As many of you know, my first job out of college was working in the Game Operations department of the Seattle Sonics and Seattle Storm basketball teams (literally, my dream job). Game Operations is a little heard of field outside of the sports industry. I'd been a sports fan my entire life, but before starting at the Sonics, I'd never heard of the term yet alone a department or career field. Basically, Game Operations is exactly as it sounds. It's organizing and/or executing all the game day set up, breakdown, events and logistics associated with the sporting event. It varies from team to team, but this can include the rather mundane details of making sure the scoreboard is functioning or the correct sponsor signage is hung, to the much more noticeable details of selecting the National Anthem performer or halftime entertainment or pushing the limits of reason by asking a guy in mascot costume, who can't really see or hear, to repel 60 feet from the rafters while holding giant sparklers. When it works, it's exhilarating. When it fails...you just hope it doesn't fail.

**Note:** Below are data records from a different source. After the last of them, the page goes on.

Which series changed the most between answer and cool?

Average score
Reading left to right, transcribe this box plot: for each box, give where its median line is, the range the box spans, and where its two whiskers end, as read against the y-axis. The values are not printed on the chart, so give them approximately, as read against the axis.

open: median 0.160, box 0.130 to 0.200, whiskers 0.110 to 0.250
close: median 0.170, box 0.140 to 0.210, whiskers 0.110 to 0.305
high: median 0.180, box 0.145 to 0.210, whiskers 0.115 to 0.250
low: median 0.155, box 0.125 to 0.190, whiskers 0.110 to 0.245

I quickly found out that this was quite possibly the funnest job one could ask for (at least for someone who enjoys sports and details and being creative and not sitting behind a desk all day). That's not to say it wasn't extremely hard work and stressful, with long hours and mediocre pay, but the adrenaline rush of a well executed game in front of a sold out arena during a playoff game, is one of the coolest feelings I've ever had.

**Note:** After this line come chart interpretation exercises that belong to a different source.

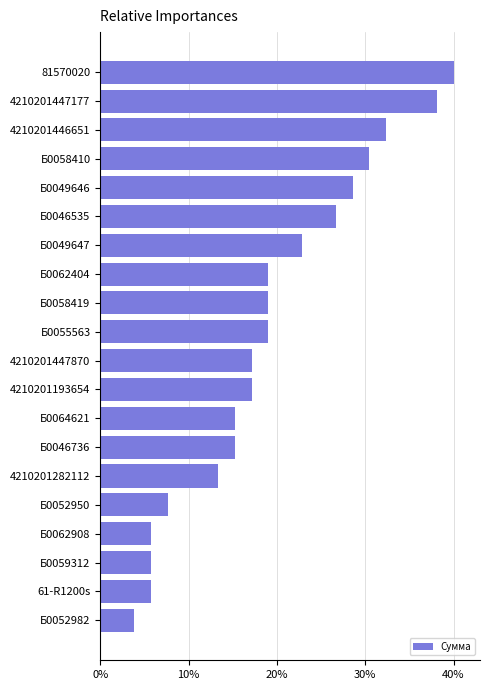

What is the greatest value displayed?

40.0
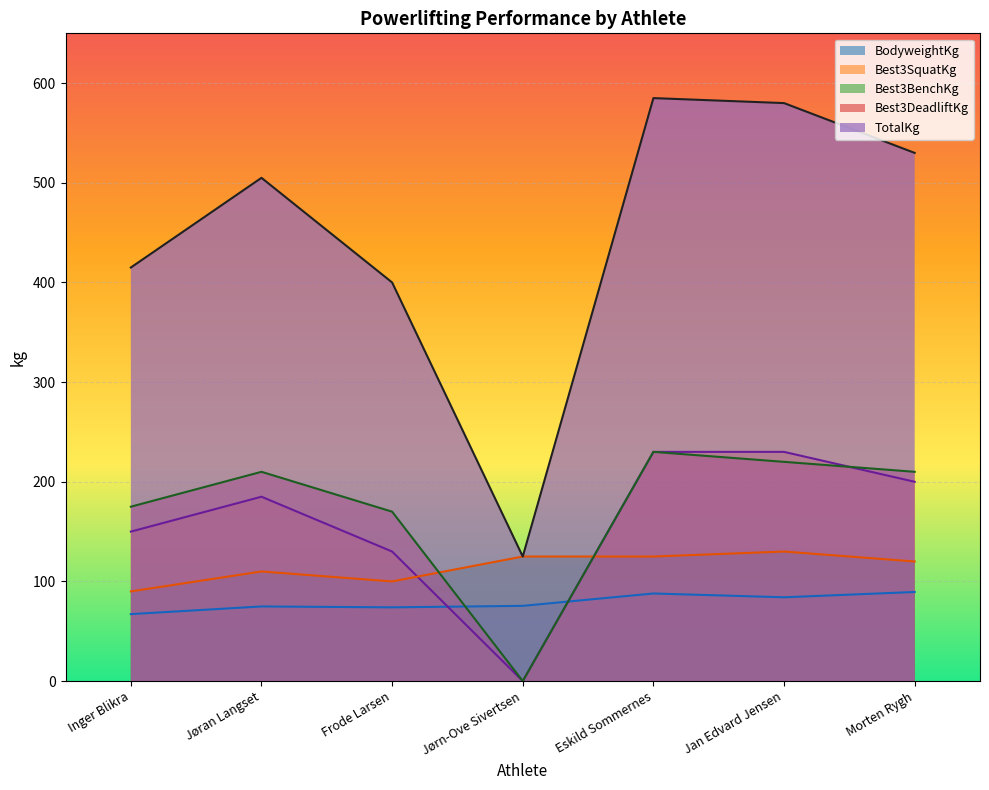

Reading right to left, list all the values displayed in this chart.

BodyweightKg: 89.4	84.1	87.9	75.5	74.0	74.9	67.2
Best3SquatKg: 200.0	230.0	230.0	0.0	130.0	185.0	150.0
Best3BenchKg: 120.0	130.0	125.0	125.0	100.0	110.0	90.0
Best3DeadliftKg: 210.0	220.0	230.0	0.0	170.0	210.0	175.0
TotalKg: 530.0	580.0	585.0	125.0	400.0	505.0	415.0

A photo from "The Bucket" at KeyArena. I never expected to have the opportunity to experience this view one more time.
For two years at the Sonics, and then four more years at the Everett Silvertips, I got to enjoy that adrenaline rush of entertaining people repeatedly. But, eventually the long hours, nights and weekends and mediocre pay burned me out. So, when we moved to San Jose, I took a much more "normal" marketing job, that allowed me to be creative, yet have weekends off. During that same time period the Sonics moved away. And I had in my own mind closed the door on the sports entertainment part of my career. I figured I would never have the opportunity to feel the excitement of entertaining a live crowd again, yet alone do it in Seattle at KeyArena.
And then 2009 happened. And I found myself back in Seattle with no job and looking for ways to reconnect with former coworkers and colleagues to improve my job rescue chances. It was through one of those connections that I was asked to help out with a temporary gig to help run the game ops for two annual college basketball games (The Battle in Seattle & Cougar Hardwood Classic) at KeyArena. So for two days during December, I found myself back in KeyArena helping entertain basketball fans again.

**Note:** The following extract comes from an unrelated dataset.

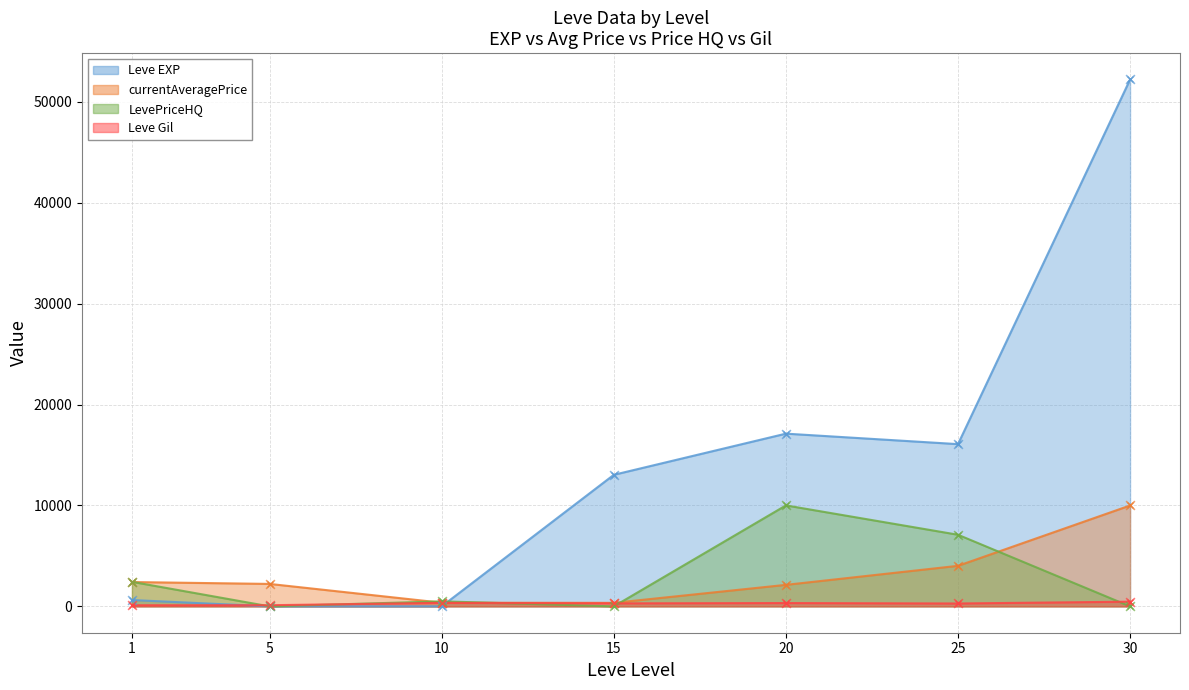

Which series contains the lowest Y value?

LevePriceHQ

It was a somewhat surreal experience. I hadn't worked an event at KeyArena since August of 2003. To find myself once again walking around backstage and in the catwalk of KeyArena setting up for a basketball game was one giant day of de ja vu.. I could not believe how much everthing was the same. Much of the job and details were the same. And many of the people I was working with were the same. And most importantly the excitement was the same. Of course the one great difference was the fact that this was college basketball and that the Sonics are long gone*.
At one point towards the end of the WSU game, as I was standing in the vomitory watching a close game, taking in the crowd, the atmosphere of 15,000 fans, I was a little overwhelmed with how much it felt exactly the same as it had during my time working at the Sonics. It felt as if time had stood still. It was a view/experience I never thought I'd experience again. Yet, I was back in that experience, even if just briefly. So, I soaked it in.
Maybe, it's the fact that these long months of unemployment have left me feeling useless as of late or that I'm totally lost when it comes to figuring out where my job rescue/career is headed. Rejection sucks. And unemployment is really nothing but a long string of rejections. This was a break from that. I utterly enjoyed those two days back at KeyArena. And it's not to say that I necessarily want to go back into the sports industry, but it was a great opportunity to look back at my career and realize that I've done cool stuff that I've enjoyed, that I have some unique skills. And that it is possible to enjoy what you do. It's something that I needed to be reminded of as I navigate this career void that I find myself in. And most importantly, it was fun.
Like most things Sonics related at KeyArena, this banner no longer hangs from the rafters at KeyArena.
*And about those Sonics.... This was my first time in KeyArena since the Sonics left town. As much as the job and KeyArena was so familiar and unchanged to me on these two recent nights. There was one great void. The Sonics were gone. And most signs that the Sonics ever played in KeyArena have been stripped away. The Sonics banners, including the championship banner of 1979 no longer hang in the rafters. The retired jerseys gone, too. The locker room still contains the familiar green and gold of the Sonics, but the logos have been removed or painted over with Seattle Storm logos or Seattle University logos. The walls on the concourse no longer pay homage to the Sonics teams of years past. On the surface, facing outward to the public, everything Sonics related is gone. But backstage, a few traces remain. If you look close in the darkened corners and the dusty storage areas there are a few reminders. A Sonics logo in the catering area, or a rolled up banner in the corner, just hanging there in the dark unnoticed by those not looking for it. But, that's it. Basketball at KeyArena now belongs to the Storm, Seattle U and the occasional WSU or Gonzaga game.